ESCALE LA HAVANE BY NIGHT

CROISIÈRE AUTOUR DE L’ÎLE DE L’HOMME QUI FUMAIT DES CIGARES.

Le Celestyal Crystal est à quai ; il suffit de traverser la rue pour se retrouver dans le quartier de la Habana Vieja.

Quatre choses m’ont marqué pour cette première découverte nocturne :

-La musique est présente mais pas partout dans les rues. Sur les terrasses des bars ou restaurants, des orchestres de 4 à 7 musiciens chauffent l’ambiance et les touristes se déhanchent sous l’œil ravi des musicos et moqueurs des Cubains. De temps en temps, un cubain danse sur le trottoir pour le plaisir ou pour une autre raison, chasser le spleen peut-être.

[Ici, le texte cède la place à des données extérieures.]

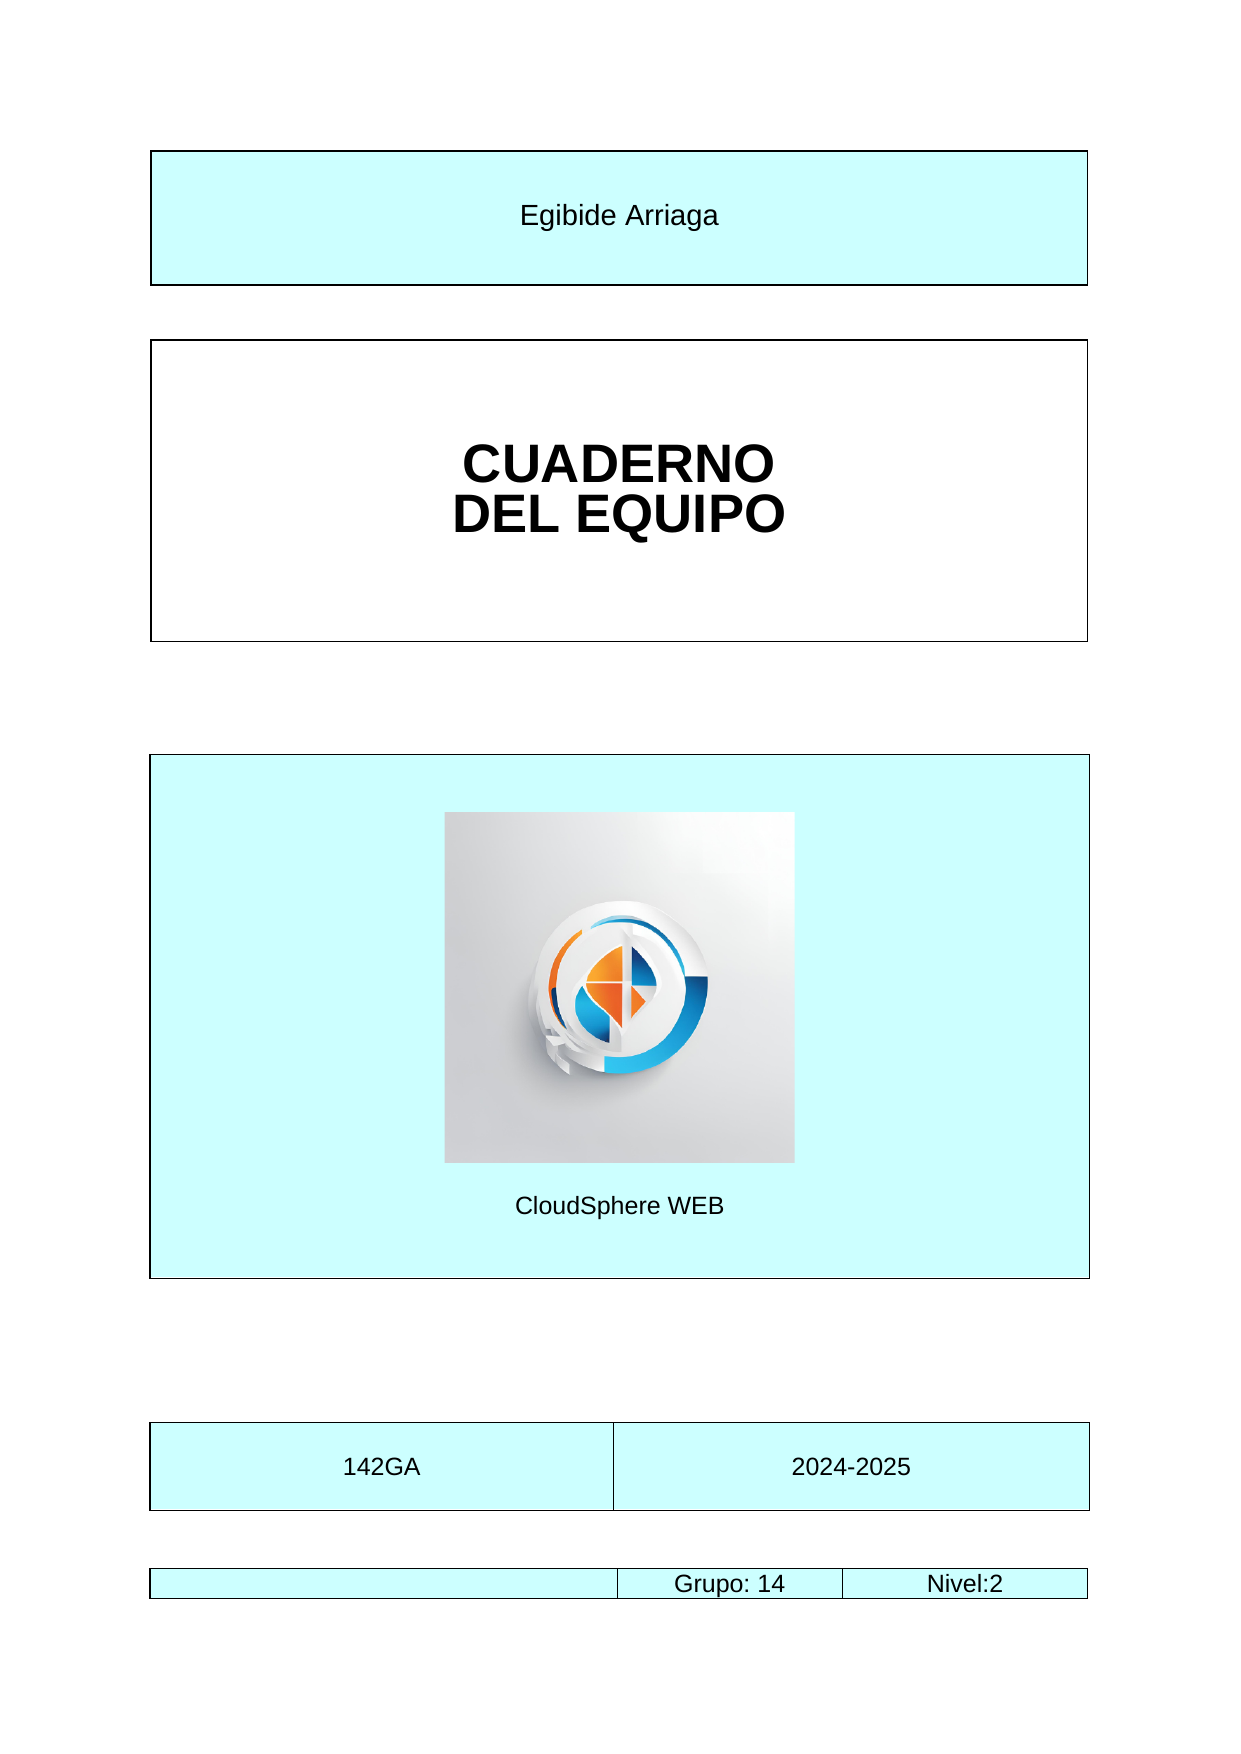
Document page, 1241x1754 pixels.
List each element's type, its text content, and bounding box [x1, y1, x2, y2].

- La sécurité ; les policiers sont presque partout dans les lieux à intérêt touristique. Des rues délabrées jouxtent les places et quartiers aménagés pour les touristes. Des hôtels luxueux sont en cours de construction et certains existent déjà depuis longtemps comme l’Ambos Mundos où logeait l’écrivain Ernest Hemingway.

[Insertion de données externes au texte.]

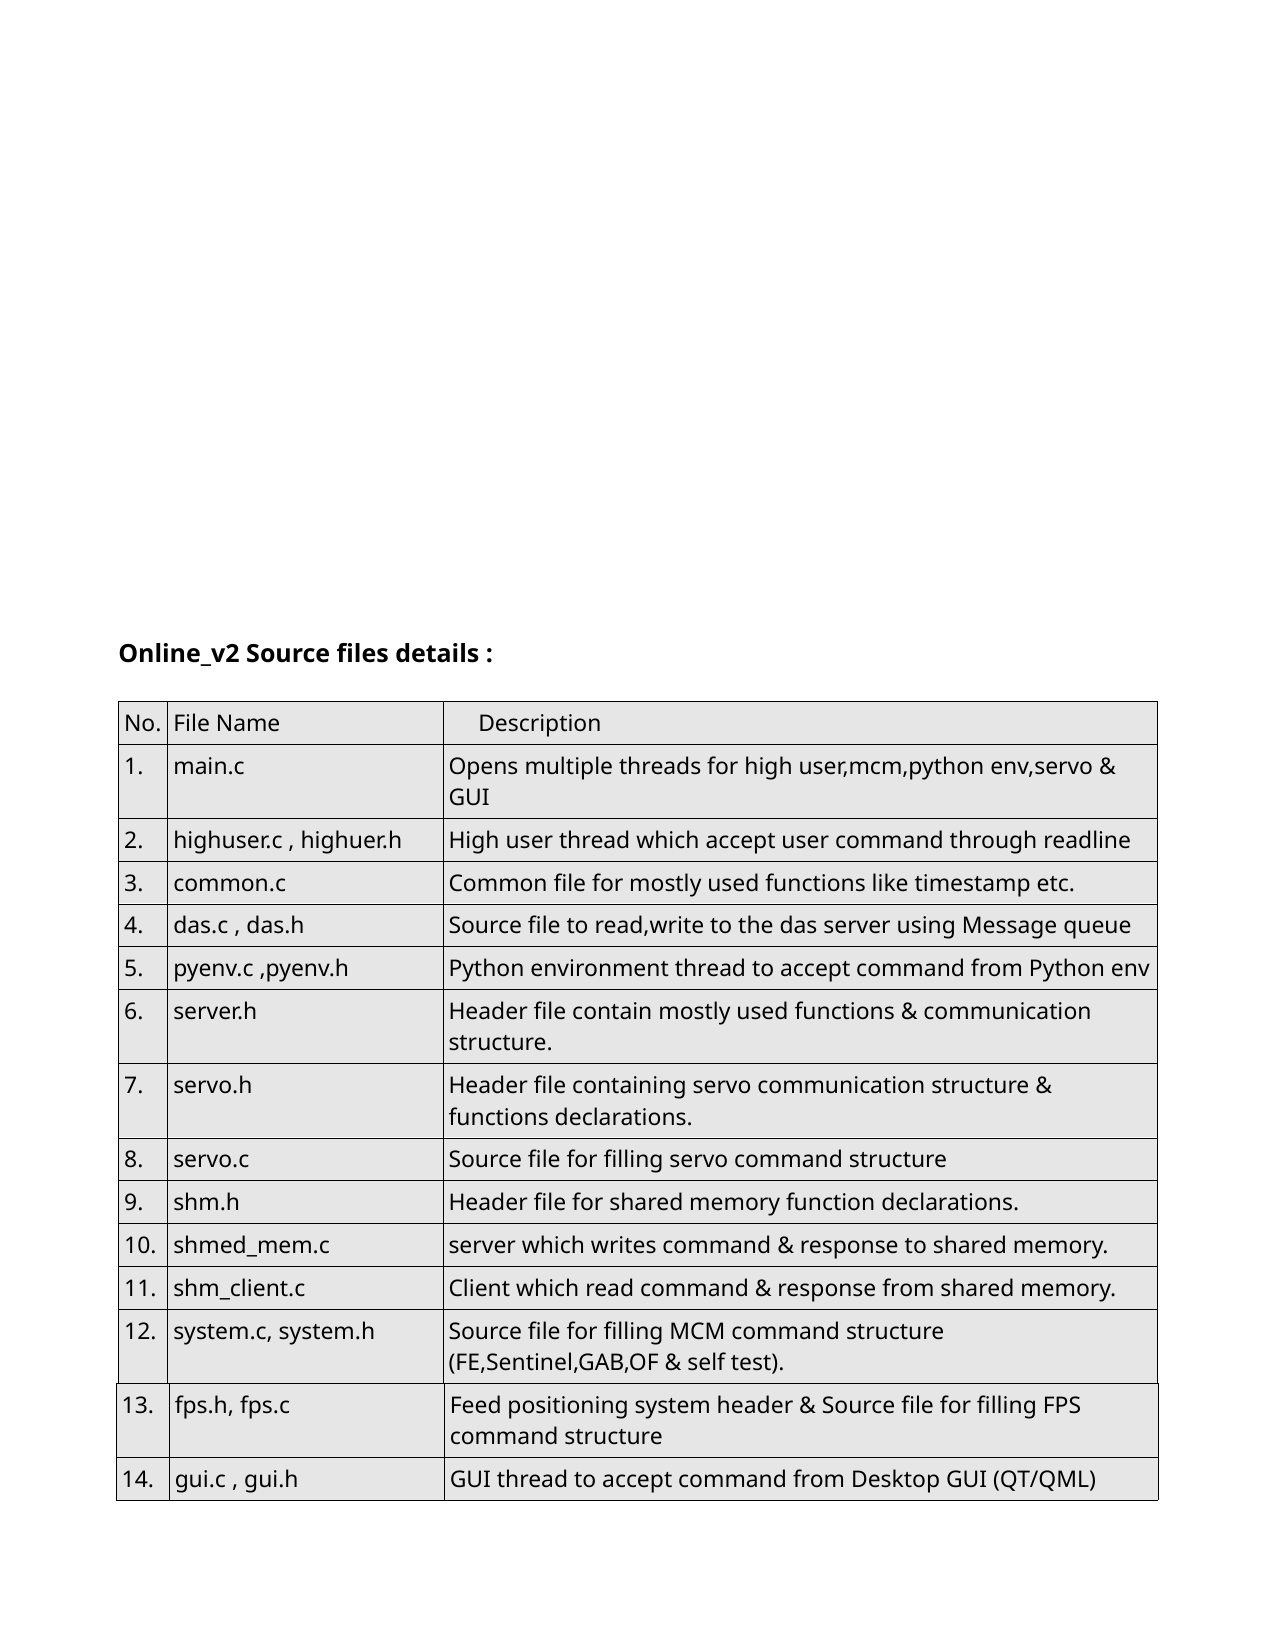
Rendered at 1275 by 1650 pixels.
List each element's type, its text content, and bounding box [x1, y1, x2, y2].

- Les chiens dormant paisiblement sur les trottoirs ou venant trottiner en toute quiétude dans les jambes des passants. Ils portent tous des colliers avec une étiquette d’identification et leur nom ; ces chiens sont des chiens d’état ! Oui, Monsieur, des chiens d’État de Cuba, et personne ne doit les maltraiter, bien au contraire.

Chien en croisière
Chiens à la Havane

- Le « behavior » ou le comportement postural des Cubains dans leur quotidien. Ce n’est pas tant dans leur façon de danser, car ils ont le sens du rythme mais plutôt dans leur façon de marcher. Ils marchent en balançant leur bras dans un mouvement naturel, comme nous avant dans un passé pas si lointain. Avant l’apparition des smartphones qui impacte notre manière de déambuler ; le cou tendu et penché, les bras collés au corps, les avant-bras en équerre au bout desquels s’agitent frénétiquement nos pouces d’homo sapiens. Le regard fixé sur l’écran, un rapide coup d’œil aux alentours pour se situer, mais rarement vers ses congénères. Eux, ils ont le cou droit et regardent devant eux, parlent entre eux, s’arrêtent pour saluer un ami. Ils n’ont pas comme nous, fous que nous sommes, le regard aspiré par un smartphone qui vibre ou tinte. Le wi-fi à Cuba est disponible dans quelques endroits et les jeunes de la Habana se regroupent, assis sur le trottoir, aspirés dans leur petit écran, plus rien n’existe autour d’eux. À ce jour si vous voulez savoir comment nous marchions auparavant, venez à Cuba.